= Ernst Kernstock =

Ernst Kernstock (5 August 1852 in Graz – 14 April 1900 in Klagenfurt) was a schoolteacher and lichenologist from Austria-Hungary.

While a student, he worked as an assistant in the botanical laboratory at the University of Graz. After receiving his qualification as a teacher of natural history, mathematics and physics in 1877, he worked for many years as an instructor in Bolzano (1877–1895). From 1895 onward, he taught classes at the Realschule in Klagenfurt. His herbarium was obtained by the Natural History Museum in Vienna.

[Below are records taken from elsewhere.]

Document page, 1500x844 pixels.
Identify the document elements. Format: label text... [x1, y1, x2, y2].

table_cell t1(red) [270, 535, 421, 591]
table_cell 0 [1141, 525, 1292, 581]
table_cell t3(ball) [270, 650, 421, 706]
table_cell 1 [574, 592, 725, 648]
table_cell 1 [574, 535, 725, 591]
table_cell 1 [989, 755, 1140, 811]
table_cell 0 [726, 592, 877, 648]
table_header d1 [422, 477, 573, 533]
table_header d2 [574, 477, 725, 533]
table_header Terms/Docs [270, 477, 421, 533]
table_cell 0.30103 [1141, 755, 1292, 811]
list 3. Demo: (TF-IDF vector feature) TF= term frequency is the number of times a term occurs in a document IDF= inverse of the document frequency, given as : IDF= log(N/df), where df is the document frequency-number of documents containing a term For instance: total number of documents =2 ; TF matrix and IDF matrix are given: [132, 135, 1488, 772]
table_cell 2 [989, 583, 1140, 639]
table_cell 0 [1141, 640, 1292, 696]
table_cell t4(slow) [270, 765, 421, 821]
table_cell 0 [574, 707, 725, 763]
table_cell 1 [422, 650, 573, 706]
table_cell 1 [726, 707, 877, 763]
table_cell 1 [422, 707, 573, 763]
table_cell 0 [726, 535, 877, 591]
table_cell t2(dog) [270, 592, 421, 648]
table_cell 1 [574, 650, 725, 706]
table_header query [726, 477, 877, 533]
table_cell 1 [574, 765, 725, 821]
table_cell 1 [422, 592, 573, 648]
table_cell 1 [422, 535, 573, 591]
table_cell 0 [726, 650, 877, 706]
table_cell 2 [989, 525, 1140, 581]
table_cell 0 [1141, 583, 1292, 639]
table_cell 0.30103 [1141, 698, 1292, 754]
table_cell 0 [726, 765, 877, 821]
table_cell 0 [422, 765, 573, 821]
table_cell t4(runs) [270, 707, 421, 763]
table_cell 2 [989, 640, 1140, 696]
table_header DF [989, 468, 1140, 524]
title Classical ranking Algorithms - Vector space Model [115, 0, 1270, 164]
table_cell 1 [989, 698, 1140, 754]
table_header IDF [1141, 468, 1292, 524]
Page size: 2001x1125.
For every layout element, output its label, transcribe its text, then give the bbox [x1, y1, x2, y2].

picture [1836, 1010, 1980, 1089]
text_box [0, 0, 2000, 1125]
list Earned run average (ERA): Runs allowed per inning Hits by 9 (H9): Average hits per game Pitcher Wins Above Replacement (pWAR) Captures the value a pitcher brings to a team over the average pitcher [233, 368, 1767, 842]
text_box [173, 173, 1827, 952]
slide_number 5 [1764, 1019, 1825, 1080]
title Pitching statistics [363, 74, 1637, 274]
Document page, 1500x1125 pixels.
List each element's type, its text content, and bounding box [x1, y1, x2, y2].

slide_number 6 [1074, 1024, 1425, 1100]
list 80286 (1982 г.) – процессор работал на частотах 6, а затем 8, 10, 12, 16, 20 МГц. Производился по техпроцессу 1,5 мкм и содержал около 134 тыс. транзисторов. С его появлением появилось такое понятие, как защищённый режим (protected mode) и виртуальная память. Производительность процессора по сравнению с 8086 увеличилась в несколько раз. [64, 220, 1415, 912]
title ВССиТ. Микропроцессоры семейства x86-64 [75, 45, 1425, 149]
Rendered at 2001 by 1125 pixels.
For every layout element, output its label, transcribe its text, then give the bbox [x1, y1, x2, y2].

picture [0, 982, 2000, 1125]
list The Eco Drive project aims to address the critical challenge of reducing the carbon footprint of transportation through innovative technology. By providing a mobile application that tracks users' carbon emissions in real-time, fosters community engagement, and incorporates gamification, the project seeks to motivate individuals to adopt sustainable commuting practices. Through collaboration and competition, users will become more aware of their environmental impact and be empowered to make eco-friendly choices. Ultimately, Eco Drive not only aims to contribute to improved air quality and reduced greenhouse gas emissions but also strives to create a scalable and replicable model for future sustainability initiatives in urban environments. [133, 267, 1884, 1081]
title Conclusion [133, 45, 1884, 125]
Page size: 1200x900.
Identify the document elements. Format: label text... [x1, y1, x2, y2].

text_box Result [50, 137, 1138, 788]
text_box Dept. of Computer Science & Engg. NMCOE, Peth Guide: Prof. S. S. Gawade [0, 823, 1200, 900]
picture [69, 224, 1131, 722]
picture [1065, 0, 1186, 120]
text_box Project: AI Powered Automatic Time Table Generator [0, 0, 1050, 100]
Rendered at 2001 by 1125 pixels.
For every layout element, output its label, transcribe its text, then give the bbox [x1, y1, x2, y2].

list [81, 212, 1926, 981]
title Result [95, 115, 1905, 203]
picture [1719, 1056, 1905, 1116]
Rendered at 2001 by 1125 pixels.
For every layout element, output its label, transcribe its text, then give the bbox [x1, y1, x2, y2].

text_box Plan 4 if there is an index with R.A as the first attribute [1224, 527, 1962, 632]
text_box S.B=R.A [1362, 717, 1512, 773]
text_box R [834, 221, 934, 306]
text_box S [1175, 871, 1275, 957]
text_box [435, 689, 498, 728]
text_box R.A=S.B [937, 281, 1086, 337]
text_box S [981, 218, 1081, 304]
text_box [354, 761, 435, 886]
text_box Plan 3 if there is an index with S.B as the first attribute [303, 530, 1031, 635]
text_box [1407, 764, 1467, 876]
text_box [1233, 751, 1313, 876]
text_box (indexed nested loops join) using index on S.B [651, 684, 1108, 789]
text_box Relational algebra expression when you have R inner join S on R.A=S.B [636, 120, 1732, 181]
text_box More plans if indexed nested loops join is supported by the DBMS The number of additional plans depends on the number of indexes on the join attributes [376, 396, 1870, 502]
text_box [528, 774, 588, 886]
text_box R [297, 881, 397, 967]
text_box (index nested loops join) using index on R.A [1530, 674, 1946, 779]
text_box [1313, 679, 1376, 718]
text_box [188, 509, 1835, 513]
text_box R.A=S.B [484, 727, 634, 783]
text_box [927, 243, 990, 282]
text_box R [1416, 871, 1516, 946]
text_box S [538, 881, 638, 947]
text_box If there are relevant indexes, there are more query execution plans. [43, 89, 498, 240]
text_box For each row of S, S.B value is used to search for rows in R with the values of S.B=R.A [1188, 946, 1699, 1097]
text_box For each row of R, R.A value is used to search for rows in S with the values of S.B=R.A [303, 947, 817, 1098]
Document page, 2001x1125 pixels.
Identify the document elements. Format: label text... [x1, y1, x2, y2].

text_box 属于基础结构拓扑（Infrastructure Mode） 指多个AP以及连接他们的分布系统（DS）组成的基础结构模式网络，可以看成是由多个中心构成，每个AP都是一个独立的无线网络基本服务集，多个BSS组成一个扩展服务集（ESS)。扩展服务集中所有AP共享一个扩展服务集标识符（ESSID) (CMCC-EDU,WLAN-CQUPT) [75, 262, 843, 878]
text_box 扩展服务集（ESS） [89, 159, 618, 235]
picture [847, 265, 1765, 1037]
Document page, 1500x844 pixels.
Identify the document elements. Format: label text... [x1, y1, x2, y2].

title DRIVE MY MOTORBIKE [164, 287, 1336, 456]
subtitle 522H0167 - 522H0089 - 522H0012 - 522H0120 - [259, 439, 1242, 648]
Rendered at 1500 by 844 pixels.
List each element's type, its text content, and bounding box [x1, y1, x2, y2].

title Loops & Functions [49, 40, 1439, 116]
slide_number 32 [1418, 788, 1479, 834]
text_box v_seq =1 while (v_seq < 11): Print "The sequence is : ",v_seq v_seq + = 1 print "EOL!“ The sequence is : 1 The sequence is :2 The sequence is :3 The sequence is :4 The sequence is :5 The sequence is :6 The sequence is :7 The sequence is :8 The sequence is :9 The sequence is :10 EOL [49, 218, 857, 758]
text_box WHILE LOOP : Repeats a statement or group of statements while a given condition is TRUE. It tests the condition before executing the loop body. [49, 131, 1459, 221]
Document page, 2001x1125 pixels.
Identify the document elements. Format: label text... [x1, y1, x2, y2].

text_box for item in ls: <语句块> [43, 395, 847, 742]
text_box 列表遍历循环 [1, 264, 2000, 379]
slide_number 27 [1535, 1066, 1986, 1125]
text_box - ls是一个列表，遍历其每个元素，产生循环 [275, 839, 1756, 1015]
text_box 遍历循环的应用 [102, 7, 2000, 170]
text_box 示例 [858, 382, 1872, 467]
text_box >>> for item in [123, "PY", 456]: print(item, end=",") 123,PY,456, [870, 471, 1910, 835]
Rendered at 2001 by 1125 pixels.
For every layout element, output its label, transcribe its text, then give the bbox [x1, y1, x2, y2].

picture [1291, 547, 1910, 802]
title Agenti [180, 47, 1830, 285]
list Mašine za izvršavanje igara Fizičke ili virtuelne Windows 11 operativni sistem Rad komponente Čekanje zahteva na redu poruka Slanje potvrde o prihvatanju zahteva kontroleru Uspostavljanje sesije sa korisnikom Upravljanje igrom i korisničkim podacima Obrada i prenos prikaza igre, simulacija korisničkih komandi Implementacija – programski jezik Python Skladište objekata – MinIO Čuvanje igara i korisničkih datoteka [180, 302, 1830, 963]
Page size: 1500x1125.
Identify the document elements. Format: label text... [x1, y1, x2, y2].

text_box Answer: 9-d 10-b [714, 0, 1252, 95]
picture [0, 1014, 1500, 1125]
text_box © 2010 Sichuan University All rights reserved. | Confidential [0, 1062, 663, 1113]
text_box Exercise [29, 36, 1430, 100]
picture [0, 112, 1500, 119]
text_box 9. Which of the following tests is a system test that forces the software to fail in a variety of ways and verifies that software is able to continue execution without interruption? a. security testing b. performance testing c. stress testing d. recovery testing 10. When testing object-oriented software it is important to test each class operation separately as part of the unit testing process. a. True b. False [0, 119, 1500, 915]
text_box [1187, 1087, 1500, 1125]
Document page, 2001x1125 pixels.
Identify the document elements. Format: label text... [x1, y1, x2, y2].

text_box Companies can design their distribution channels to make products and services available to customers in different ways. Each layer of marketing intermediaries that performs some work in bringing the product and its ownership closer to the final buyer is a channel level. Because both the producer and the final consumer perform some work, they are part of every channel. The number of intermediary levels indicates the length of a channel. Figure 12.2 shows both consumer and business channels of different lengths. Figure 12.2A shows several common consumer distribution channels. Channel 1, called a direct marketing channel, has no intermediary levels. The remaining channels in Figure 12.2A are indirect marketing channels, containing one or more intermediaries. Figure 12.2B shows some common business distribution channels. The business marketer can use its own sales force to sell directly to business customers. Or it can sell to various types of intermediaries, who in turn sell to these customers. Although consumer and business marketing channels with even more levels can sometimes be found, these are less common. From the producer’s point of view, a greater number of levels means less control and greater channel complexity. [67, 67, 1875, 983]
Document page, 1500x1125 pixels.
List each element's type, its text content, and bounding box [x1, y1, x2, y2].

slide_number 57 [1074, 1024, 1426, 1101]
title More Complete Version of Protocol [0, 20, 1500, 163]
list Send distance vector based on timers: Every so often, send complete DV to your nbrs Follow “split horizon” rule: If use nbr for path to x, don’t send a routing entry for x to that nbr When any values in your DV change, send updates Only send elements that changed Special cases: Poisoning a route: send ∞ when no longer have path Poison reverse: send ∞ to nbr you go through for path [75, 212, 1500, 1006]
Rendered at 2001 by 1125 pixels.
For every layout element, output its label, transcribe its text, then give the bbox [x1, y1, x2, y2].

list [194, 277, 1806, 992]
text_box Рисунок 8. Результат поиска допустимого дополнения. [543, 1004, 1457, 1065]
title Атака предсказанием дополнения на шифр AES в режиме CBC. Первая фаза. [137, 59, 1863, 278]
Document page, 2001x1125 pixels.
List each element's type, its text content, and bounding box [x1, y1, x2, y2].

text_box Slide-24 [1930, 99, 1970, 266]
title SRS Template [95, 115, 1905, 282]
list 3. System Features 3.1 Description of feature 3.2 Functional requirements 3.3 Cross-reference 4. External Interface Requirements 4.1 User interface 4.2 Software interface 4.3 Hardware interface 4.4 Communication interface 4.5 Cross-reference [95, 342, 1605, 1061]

== Selected published works ==
- Die Flechten der Koralpe und ihres Gebietes in Steiermark, in: Jahresber. des akad. naturwiss. Ver. in Graz 2, 1876, S. 43–86. (The lichens of Koralpe and its areas in Styria).
- Die Flechten von Bozen und Umgebung, in: Jahresber. der k.k. Staats-Unterrealschule in Bozen 8, 1882/83, S. 3–35, Sonderdruck, 1883. (The lichens of Bolzano and surrounding areas).
- Die europäischen Cladonien, in: Jahresber. der Staats-Oberrealschule zu Klagenfurt 43, 1900, S. 3–36. (European Cladoniaceae).